Electronic guide point adjustment drastically simplifies product changeovers by eliminating the need for operators to physically reposition sensors when the web width changes. Instead of unlocking, moving, and re-locking a sensor hardware assembly, the operator simply changes the target position setting on the controller's touchscreen interface. Better yet with Roll-2-Roll® Controllers this can be completely automated with remote guidepoint adjustment either via industrial ethernet or digital I/O inputs.

Electronic guide point offers three specific benefits for product changeovers:

1. Elimination of Mechanical Adjustments & Safety Risks: In traditional "single edge guiding," a width change requires the sensor to be physically moved to the new edge location. This often forces operators to climb into the machine or reach into hazardous areas to adjust brackets. By using Roll-2-Roll® Sensor (e.g., 48mm to 960mm sensing window), the sensor remains fixed to the machine frame, and the "guide point" is moved electronically within the sensor's viewing window. This removes the operator from the machine, improving plant safety.
2. Reduction of Operator Error & Waste: Physical sensor repositioning is prone to human error. If an operator locks the sensor in the slightly wrong position, or if the sensor bracket is not rigid, the web will be aligned incorrectly, leading to immediate material waste. Electronic adjustment allows for precise, digital settings (e.g., 0.25mm increments with Roll-2-Roll® Controller) that are repeatable. Furthermore, these settings can be pre-programmed based on product codes, allowing for "recipe-based" changeovers where the guide point updates automatically without human intervention.
3. Removal of Mechanical Wear: Legacy systems sometimes use "sensor positioners" (electromechanical actuators that move the sensors) to automate this process. However, these introduce additional moving parts, maintenance requirements, and mechanical wear and tear. Electronic guide point adjustment achieves the same result mathematically using software and wide sensors, completely removing the need for mechanical sensor chasing mechanisms.

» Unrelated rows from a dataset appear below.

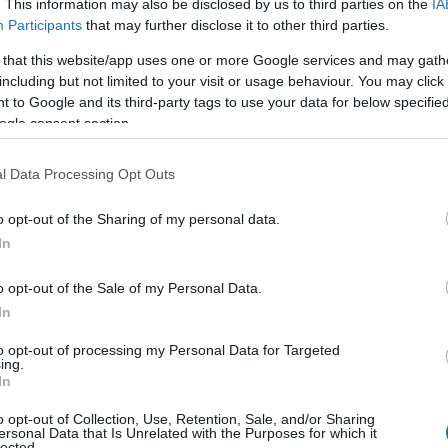
. This information may also be disclosed by us to third parties on the
IA
Participants
that may further disclose it to other third parties.
 that this website/app uses one or more Google services and may gath
including but not limited to your visit or usage behaviour. You may click 
 to Google and its third-party tags to use your data for below specifi
ogle consent section.
l Data Processing Opt Outs
o opt-out of the Sharing of my personal data.
e della cheesecake al limone
In
o opt-out of the Sale of my Personal Data.
ice di quanto pensi! Gli ingredienti principali
In
formaggio cremoso
,
panna
,
zucchero
,
succo
to opt-out of processing my Personal Data for Targeted
ing.
 la panna e mescolandola con il formaggio e lo
In
reschezza: aggiungi il succo di limone. Infine,
o opt-out of Collection, Use, Retention, Sale, and/or Sharing
composto su una base di biscotti sbriciolati.
ersonal Data that Is Unrelated with the Purposes for which it
lected.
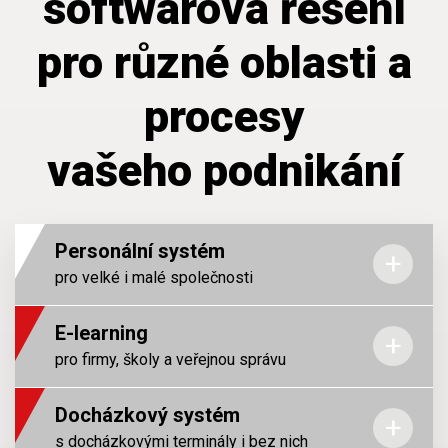
softwarová řešení
pro různé oblasti a
procesy
vašeho podnikání
Personální systém
pro velké i malé společnosti
E-learning
HR systém
pro firmy, školy a veřejnou správu
plusPortal
Docházkový systém
s docházkovými terminály i bez nich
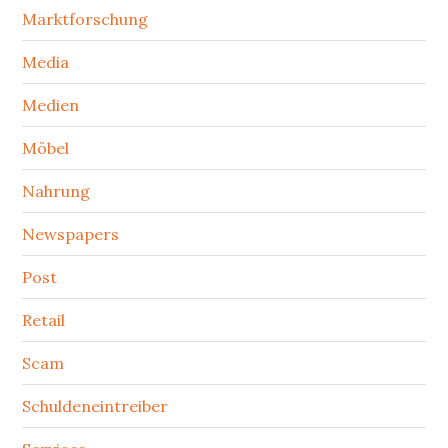
Marktforschung
Media
Medien
Möbel
Nahrung
Newspapers
Post
Retail
Scam
Schuldeneintreiber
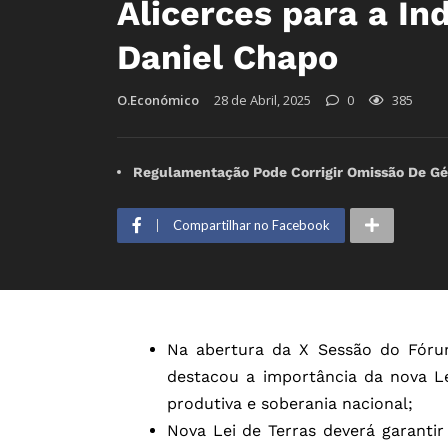
Alicerces para a I
Daniel Chapo
O.Económico
28 de Abril, 2025
0
385
Regulamentação Pode Corrigir Omissão De Gé
Compartilhar no Facebook
Na abertura da X Sessão do Fóru
destacou a importância da nova Lei
produtiva e soberania nacional;
Nova Lei de Terras deverá garantir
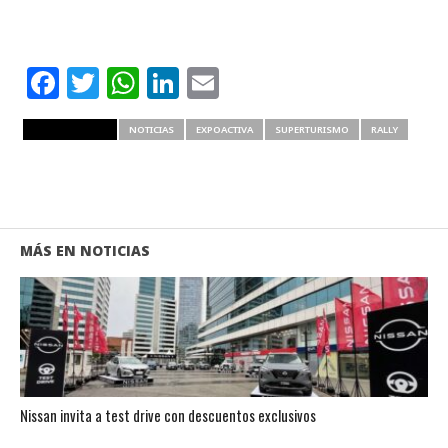
Facebook
Twitter
WhatsApp
LinkedIn
Email
RELATED ITEMS
NOTICIAS
EXPOACTIVA
SUPERTURISMO
RALLY
MÁS EN NOTICIAS
Nissan invita a test drive con descuentos exclusivos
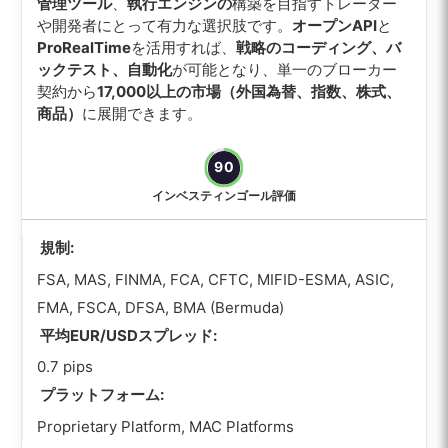
管理ツール
、
執行エンジンの
構築を目指すトレーダー
や開発者にとって有力な選択肢です。
オープンAPI
と
ProRealTime
を活用すれば、
戦略のコーディング、バ
ックテスト、自動化
が可能となり、単一のブローカー
契約から
17,000以上の市場（外国為替、指数、株式、
商品）
に展開できます。
90
インベスティンゴール評価
規制:
FSA, MAS, FINMA, FCA, CFTC, MIFID-ESMA, ASIC,
FMA, FSCA, DFSA, BMA (Bermuda)
平均EUR/USDスプレッド:
0.7 pips
プラットフォーム:
Proprietary Platform, MAC Platforms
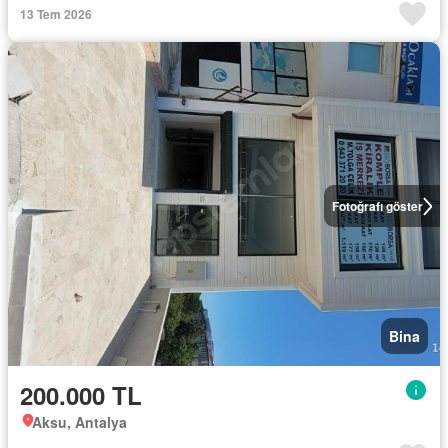
13 Tem 2026
Fotoğrafı göster
Bina
200.000 TL
Aksu, Antalya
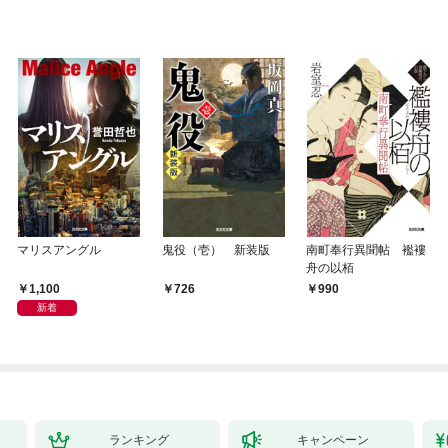
マリスアングル
鬼役（壱） 新装版
南町奉行異聞帖 襤褸
舟の以栢
1,100
726
990
新着
ランキング
キャンペーン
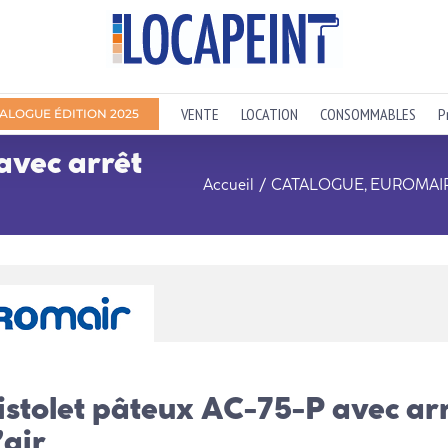
VENTE
LOCATION
CONSOMMABLES
P
ALOGUE ÉDITION 2025
avec arrêt
Accueil
CATALOGUE
EUROMAI
istolet pâteux AC-75-P avec ar
’air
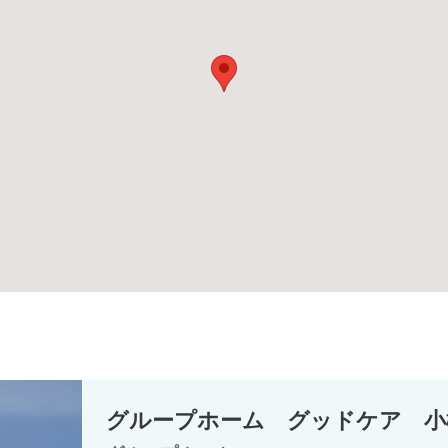
グループホーム グッドケア 小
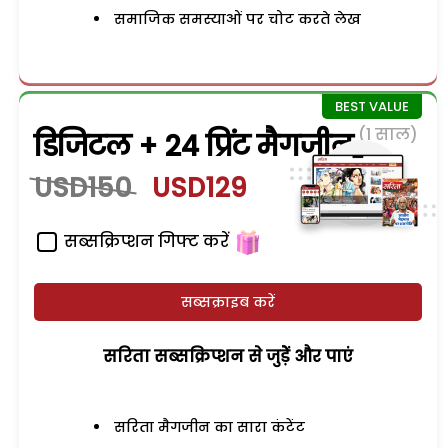
समाजिक समस्याओं पर चोट करते लेख
(1 साल)
डिजिटल + 24 प्रिंट मैगजीन
USD150
USD129
सब्सक्रिप्शन गिफ्ट करें
सब्सक्राइब करें
सरिता सब्सक्रिप्शन से जुड़ेें और पाएं
सरिता मैगजीन का सारा कंटेंट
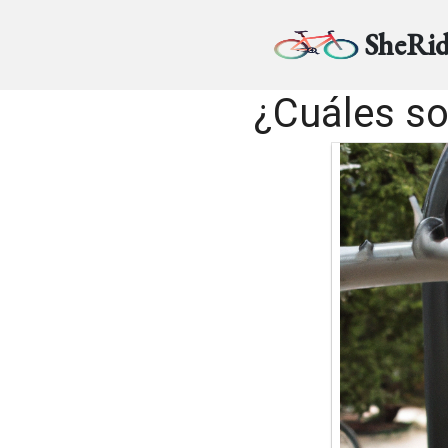
SheRid
¿Cuáles so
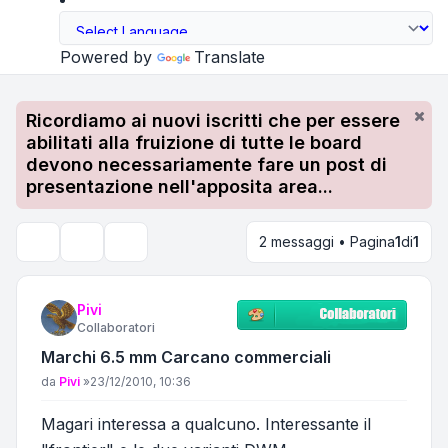
Powered by
Translate
Ricordiamo ai nuovi iscritti che per essere
abilitati alla fruizione di tutte le board
devono necessariamente fare un post di
presentazione nell'apposita area...
2 messaggi • Pagina
1
di
1
Strumenti argomento
Cerca
Pivi
Collaboratori
Marchi 6.5 mm Carcano commerciali
Messaggio
da
Pivi
»
23/12/2010, 10:36
Magari interessa a qualcuno. Interessante il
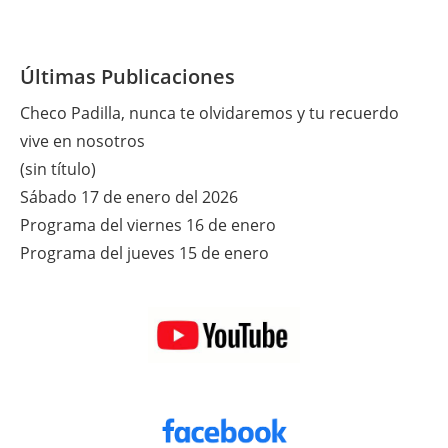
Últimas Publicaciones
Checo Padilla, nunca te olvidaremos y tu recuerdo
vive en nosotros
(sin título)
Sábado 17 de enero del 2026
Programa del viernes 16 de enero
Programa del jueves 15 de enero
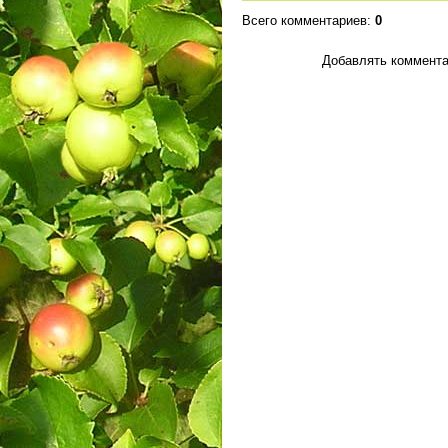
Всего комментариев
:
0
Добавлять коммента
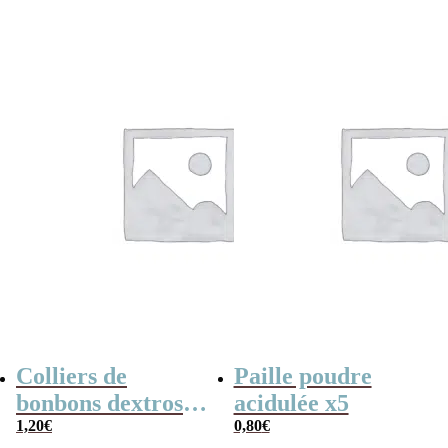
années 80 –
était :
est :
1,90€.
1,00€.
Coffret bonbon
Colliers de
Paille poudre
bonbons dextrose
acidulée x5
x2
1,20
€
0,80
€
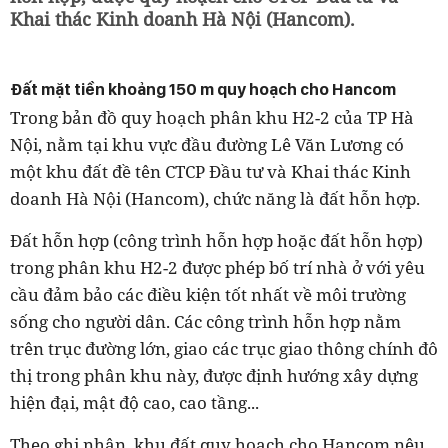
Khai thác Kinh doanh Hà Nội (Hancom).
Đất mặt tiền khoảng 150 m quy hoạch cho Hancom
Trong bản đồ quy hoạch phân khu H2-2 của TP Hà
Nội, nằm tại khu vực đầu đường Lê Văn Lương có
một khu đất đề tên CTCP Đầu tư và Khai thác Kinh
doanh Hà Nội (Hancom), chức năng là đất hỗn hợp.
Đất hỗn hợp (công trình hỗn hợp hoặc đất hỗn hợp)
trong phân khu H2-2 được phép bố trí nhà ở với yêu
cầu đảm bảo các điều kiện tốt nhất về môi trường
sống cho người dân. Các công trình hỗn hợp nằm
trên trục đường lớn, giao các trục giao thông chính đô
thị trong phân khu này, được định hướng xây dựng
hiện đại, mật độ cao, cao tầng...
Theo ghi nhận, khu đất quy hoạch cho Hancom nêu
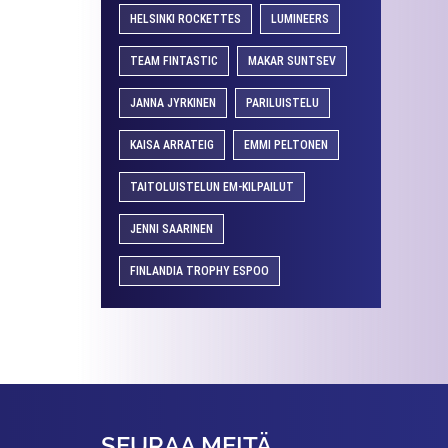
HELSINKI ROCKETTES
LUMINEERS
TEAM FINTASTIC
MAKAR SUNTSEV
JANNA JYRKINEN
PARILUISTELU
KAISA ARRATEIG
EMMI PELTONEN
TAITOLUISTELUN EM-KILPAILUT
JENNI SAARINEN
FINLANDIA TROPHY ESPOO
SEURAA MEITÄ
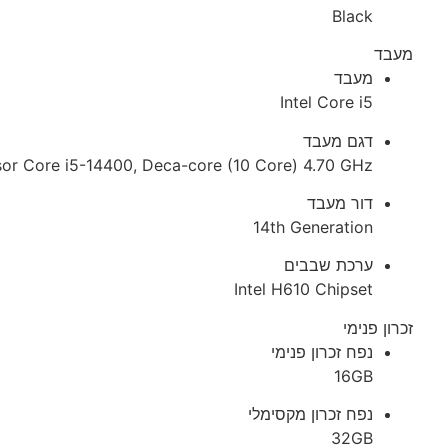
Black
מעבד
מעבד
Intel Core i5
דגם מעבד
ssor Core i5-14400, Deca-core (10 Core) 4.70 GHz
דור מעבד
14th Generation
ערכת שבבים
Intel H610 Chipset
זכרון פנימי
נפח זכרון פנימי
16GB
נפח זכרון מקסימלי
32GB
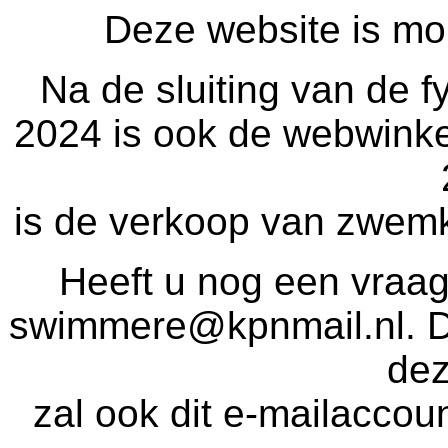
Deze website is mom
Na de sluiting van de 
2024 is ook de webwinke
is de verkoop van zwemk
Heeft u nog een vraag
swimmere@kpnmail.nl. Dit
de
zal ook dit e-mailaccou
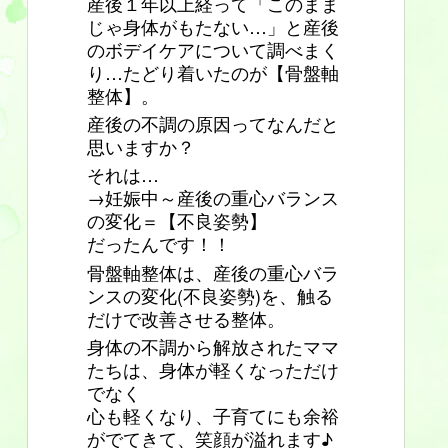
産後１年以上経って「このまま
じゃ身体がもたない…」と産後
のボデイケアについて調べまく
り…たどり着いたのが【骨盤軸
整体】。
産後の不調の原因ってなんだと
思いますか？
それは…
→妊娠中～産後の重心バランス
の変化＝【不良姿勢】
だったんです！！
骨盤軸整体は、産後の重心バラ
ンスの変化(不良姿勢)を、触る
だけで改善させる整体。
身体の不調から解放されたママ
たちは、身体が軽くなっただけ
でなく
心も軽くなり、子育てにも余裕
がでてきて、笑顔が溢れます♪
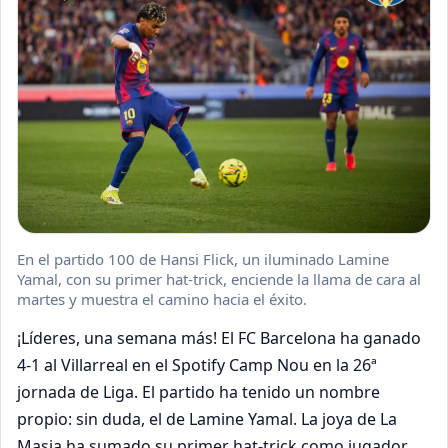
En el partido 100 de Hansi Flick, un iluminado Lamine
Yamal, con su primer hat-trick, enciende la llama de cara al
martes y muestra el camino hacia el éxito.
¡Líderes, una semana más! El FC Barcelona ha ganado
4-1 al Villarreal en el Spotify Camp Nou en la 26ª
jornada de Liga. El partido ha tenido un nombre
propio: sin duda, el de Lamine Yamal. La joya de La
Masia ha sumado su primer hat-trick como jugador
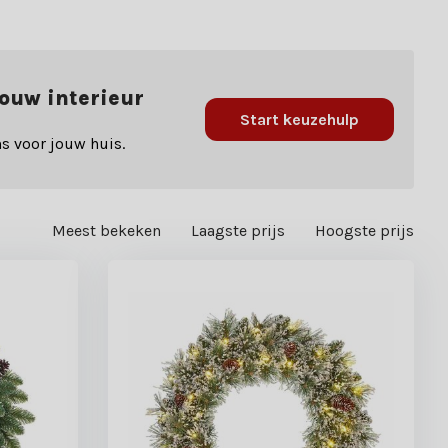
jouw interieur
Start keuzehulp
s voor jouw huis.
Meest bekeken
Laagste prijs
Hoogste prijs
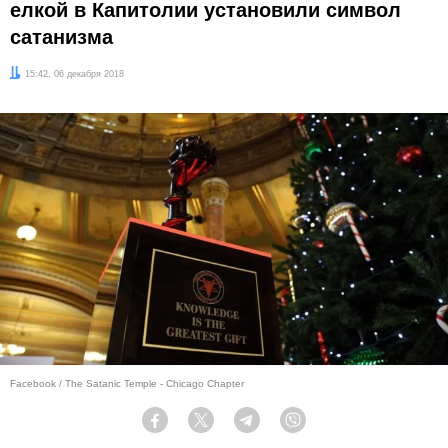
елкой в Капитолии установили символ
сатанизма
Дата:
15:42, 06 декабря 2018
Facebook / The Satanic Temple - Chicago Chapter
Facebook
Twitter
Telegram
Viber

Unlike other forms of guiding, the goal is to align the rewind roll to the position of the incoming web, ensuring a straight wound roll.

Specific reasons for this configuration include:

• Chasing Control System: Rewind guiding is fundamentally a "chasing control system" rather than a lateral control system. The rewind stand must physically move to position the winding roll directly downstream of wherever the web happens to be.
• Maintaining Relative Position: If the sensor were fixed to the ground (as it is in unwind guiding), the system would not know the relative position between the winding roll and the incoming web. By attaching the sensor to the moving stand, the sensor moves with the carriage. When the sensor detects the web edge, the controller moves the entire stand (and the attached sensor) until the sensor is re-aligned with the web, effectively "chasing" it to maintain the correct relationship.
• Roll Alignment: This setup ensures that the edge of the rewind roll is constantly aligned with the edge of the approaching web, regardless of where the web is drifting laterally.

Ideally, this sensor should be located just ahead of the last fixed idler in the machine and as close to the winder as possible to minimize instability caused by the mechanical arm's stiffness.